Perubahan Desil Cukup Sporadis, Bupati Probolinggo Janji Lakukan Sanggah Ke BPS Pusat
Bupati Probolinggo, dr. H. Muhammad Haris saat memberikan keterangan soal polemik perubahan desil di Kabupaten Probolinggo yang cukup sporadis, keterangan tersebut diungkap saat menghadiri Rapat Paripurna DPRD pada Rabu (9/9/2026). (Foto : Rachmat Effendi)
PROBOLINGGO – Polemik perubahan desil dalam Data Tunggal Sosial Ekonomi Nasional (DTSEN) memicu protes di berbagai daerah karena banyak warga miskin yang mendadak melompat ke desil tinggi (kelompok mampu), sehingga bantuan sosial (bansos) seperti beras, BPNT, KIP, dan BPJS PBI mereka terhenti.
Menanggapi keluhan ini, sejumlah kepala daerah seperti Bupati dan Walikota mengambil langkah responsif dengan memfasilitasi sanggahan dan koordinasi langsung ke Badan Pusat Statistik (BPS) di Jakarta.
Kondisi tersebut juga diakui Bupati Probolinggo, dr. H. Muhammad Haris, khusus di Kabupaten Probolinggo memang telah terjadi perubahan desil yang cukup sporadis. Karena itu sebagai bentuk kepedulian kepada masyarakat, Pemkab Probolinggo akan segera melakukan verifikasi dengan tujuan sejauh mana sanggahan yang sudah dilakukan mendapat respon positif dari BPS Pusat.
“Insya Allah dalam dua hari ini kami akan melakukan verifikasi sejauh mana sanggahan yang sudah dilakukan mendapat respon langsung ke Badan Pusat Statestik (BPS) di Jakarta,” ungkap Bupati Probolinggo yang akrab disapa Gus Haris disela-sela Rapat Paripurna pada Rabu (9/9/2026).

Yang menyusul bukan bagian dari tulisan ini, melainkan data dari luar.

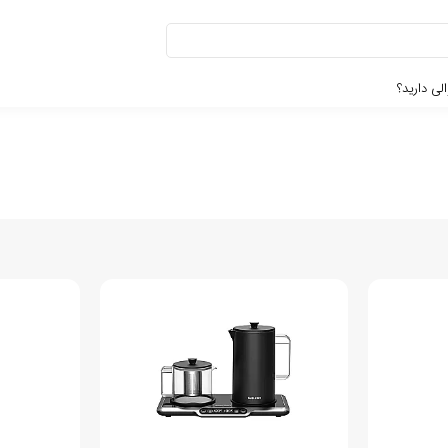
لی دارید؟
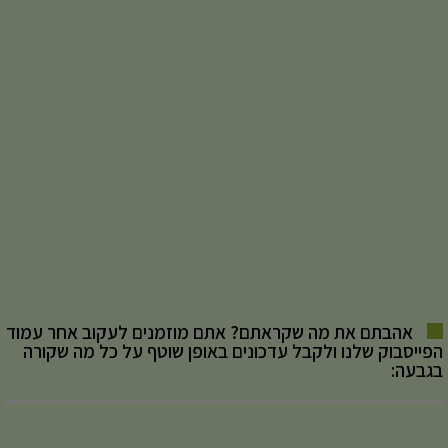
אהבתם את מה שקראתם? אתם מוזמנים לעקוב אחר עמוד
הפייסבוק שלנו ולקבל עדכונים באופן שוטף על כל מה שקורה
בגבעה:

Gus Haris meyakini data terkait desil masih banyak terjadi kesalahan, namun sebenarnya niat perubahan desil BPS bertujuan positif. Karenanya konsep pemerintah kedepan agar ekonomi bagus, rumah-rumah layak dihuni tetapi bantuan langsung ini kemudian menyedot anggaran yang cukup besar.
“Konsep kebijakan pemerintah presiden terdahulu dengan sekarang berbeda, nah ini sedang berproses menuju ke arah sana, kita berhubungan baik dengan teman-teman BPS, kami ingin sanggah desil terutama yang di Probolinggo bisa diperhatikan,” ujar Gus Haris.
Lebih jauh Gus Haris mengatakan, Pemkab Probolinggo tidak ingin sanggah-sanggah terkait perubahan desil hanya menjadi cerita, namun memastikan khusus Kabupaten Probolinggo sanggah desil ini dapat berjalan dengan baik.
“Kalaupun nanti kemudian ada yang luput dari data itu, masih ada masyarakat yang menjadi tanggung jawab kami, itu komitmen kami, makanya sering ditemukan di lapangan nenek-nenek tinggal sendirian masuk desil 9, anggota dewan yang terhormat masuk desil 2, nah saya ini ndak tahu masuk desil berapa sebab kemarin ada kiriman sembako,” timpal Gus Haris dengan nada bercanda.